Wisconsin Labor and Industry Review Commission --
Summary of Wisconsin Court Decision relating to Unemployment Insurance


Subject:  Wiersma Trucking, Inc. v. Martin B. Cvikel, Sr. and LIRC;  Case No. 00CV486 (Wis. Cir. Ct., Waukesha Co., October 13, 2000)

Digest Codes: MC 662  MC 663  MC 665.04  MC 688.1  MC 699.05

Employee, a truck driver, had a number of property-damage accidents with his employer’s vehicles and was eventually fired when the employer’s insurance carrier told the employer, after another accident involving the employee had been reported to it, that it could no longer provide coverage for the employee as a driver. LID, ATD and LIRC all found no misconduct, reasoning that the evidence showed a less-than-model employee whose performance was not at a satisfactory level but who did not wilfully or substantially disregard the employer’s interests or engage in negligence so gross as to demonstrate equal culpability. The ATD, affirmed by LIRC, held that the employee was not adequately warned, noting that while the employer had asked the employee to try to drive more carefully it had never warned him that his job was in jeopardy. Employer appealed, arguing that the employee’s repeated accidents amounted to misconduct.

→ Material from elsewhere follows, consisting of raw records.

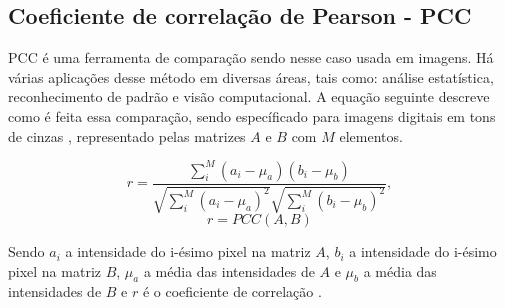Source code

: \begin{comment}

\subsection{THE PEARSON CORRELATION COEFFICIENT}

$PCC$ is used in statistical analyses, pattern recognition and computer vision. 
It can be used to comparing two images in an object recognition system. 
The following equation describes the $PCC$ method for two gray scale digital images\cite{Eugene},
represented by the matrices $A$ and $B$ with $M$ elements each one,
\begin{equation}
r = \frac{\sum \limits_{i}^{M} (a_i-\mu_a)(b_i-\mu_b)}{\sqrt{\sum \limits_{i}^{M} (a_i-\mu_a)^2} \sqrt{\sum\limits_{i}^{M} (b_i-\mu_b)^2}},
\end{equation}
\begin{equation}\label{eq:PCC}
 r=PCC(A,B)
\end{equation}

where $a_i$ is the intensity of the i-th pixel in the  matrix $A$, 
$b_i$ is the intensity of the i-th pixel in the matrix $B$, 
$\mu_a$ is the mean intensity of $A$,
$\mu_b$ is the mean intensity of $B$ and
$r$ is the correlation coefficient \cite{Miranda Neto}.

\end{comment}



\subsection{Coeficiente de correlação de Pearson - PCC}

PCC é uma ferramenta de comparação sendo nesse caso usada em imagens. Há várias aplicações desse método 
em diversas áreas, tais como: análise estatística, reconhecimento de padrão e visão computacional. 
A equação seguinte descreve como é feita essa comparação, sendo específicado para imagens digitais 
em tons de cinzas \cite{Eugene}, representado pelas matrizes $A$ e $B$ com $M$ elementos.

\begin{equation}
r = \frac{\sum \limits_{i}^{M} (a_i-\mu_a)(b_i-\mu_b)}{\sqrt{\sum \limits_{i}^{M} (a_i-\mu_a)^2} \sqrt{\sum\limits_{i}^{M} (b_i-\mu_b)^2}},
\end{equation}
\begin{equation}\label{eq:PCC}
 r=PCC(A,B)
\end{equation}

Sendo $a_i$ a intensidade do i-ésimo pixel na matriz $A$, $b_i$ a intensidade do i-ésimo pixel na matriz
$B$, $\mu_a$ a média das intensidades de $A$ e $\mu_b$ a média das intensidades de $B$ e $r$ é o coeficiente
de correlação \cite{Miranda Neto}.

Held:  Affirmed. The court agrees that the employee was not adequately warned because he was not specifically told that his job was in jeopardy. He was never given any written warnings of impending termination, nor did the employer do anything except to tell him to be more careful. The court also agreed that the employer’s complaints paint a picture of a less-than-model employee, but there was no evidence of wilfulness or wantonness in his actions. The court will not substitute its judgment for that of the ALJ who saw the employee testify, on the crucial question of the employee’s attitude.


Please note that this is a summary prepared by staff of the commission, not a verbatim reproduction of the court decision.